We all have expectations. Our past experiences, knowledge, conversations shape what we expect. I remember when a favourite restaurant of mine stopped doing the dish I absolutely loved. Or the times I’ve been for chips outside the Black Country and they haven’t done orange chips. We all have expectations. So did the first disciples of Jesus. They expected a messiah who would restore the kingdom to Israel. We see this early in the gospel narrative. And even, after Jesus’ death, burial, resurrection and all his appearances, and teachings, they still expected the same. But Jesus turns our expectations on their head. As they waited for Pentecost, they had no idea how transformational God’s Holy Spirit would be. Are we expecting the wrong things when God’s Spirit is ready to move us in a different direction?
I wouldn’t be Methodist if I didn’t mention John Wesley once in a while. But there is something remarkable about the way in which God’s Spirit transformed his life so that he became a witness of God’s love. What strikes me is that even after his training, his ordination, his methodical work, he still doubted his own salvation. He was so focussed on his own worthiness that he did everything to try and prove this. It was only when his heart was ‘strangely warmed’ that he felt God within him and became assured of God’s love and salvation. But prior to this, it took years of failure in his own strength to realise that he needed to depend on God: once he did this, the rest is history as they say—well not quite, but the power of the Holy Spirit, through a few ordinary people, did spark a movement known as Methodism, and continues to transform lives today.

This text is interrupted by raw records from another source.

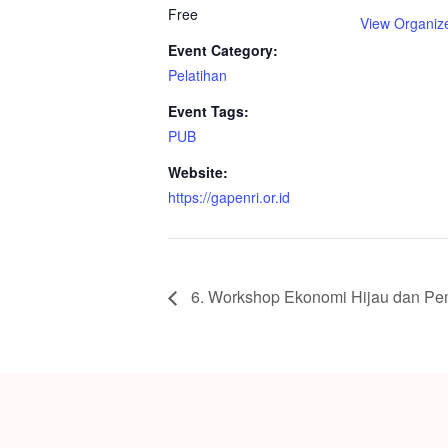
Free
View Organiz
Event Category:
Pelatihan
Event Tags:
PUB
Website:
https://gapenri.or.id
6. Workshop Ekonomi Hijau dan Pe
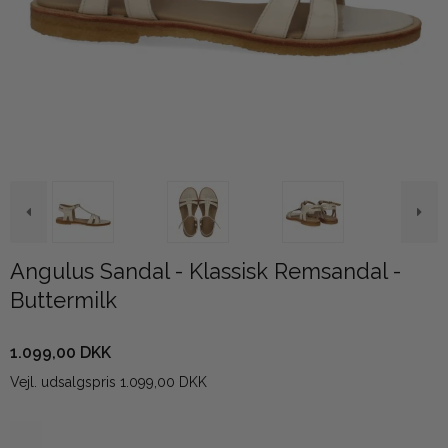
Angulus Sandal - Klassisk Remsandal -
Buttermilk
1.099,00 DKK
Vejl. udsalgspris 1.099,00 DKK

Jesus had ascended, gone up, disappeared into heaven. They were once again perplexed and between events. They’d had this once before between Jesus’ death and resurrection. Now it was between his ascension and Pentecost—but they didn’t know this. He’d mentioned something about an Advocate, the Holy Spirit, but they still didn’t know what this meant. So what did they do as they waited? They prayed and prayed. When we’re in a place where we’re waiting for what God will do next, what should we do? Pray and pray and pray.
Reading this at a time when we may not be able to sing together for a while, is difficult. Methodists were born in song were they not? Hymnody has shaped Methodism. It’s our theology. We sing what we believe. I’ve missed that. I’ve missed praising God through song. There is nothing greater than gathering with other voices to sing God’s praise. Only then will we know that our current situation is over and we’ve moved to a new chapter. For now though, know that we’ll sing again!
(1 Peter 5:7)
Not too long ago I had some serious issues with my mental health. Neglecting my own wellbeing, I’d internalised my struggles and ended up in quite a serious state. Thankfully, as I reached out, I realised just how many people loved me dearly despite what I perceived were my weaknesses. But I also found myself drawing nearer to God and in the midst of this the words of a hymn regularly echoed through my mind: My troubled soul, why so weighed down? You were not made to bear this heavy load. Cast all your burdens upon the Lord; Jesus cares, he cares for you (StF 635). This hymn will always have a special place in my heart. With God, it got me through a very tough time.
(1 Peter 5:10)
It’s not easy to hold onto hope when we suffer. This letter was written because the early communities were finding it difficult. Their suffering wasn’t ignored. They weren’t told to get over it. But they were offered words of encouragement.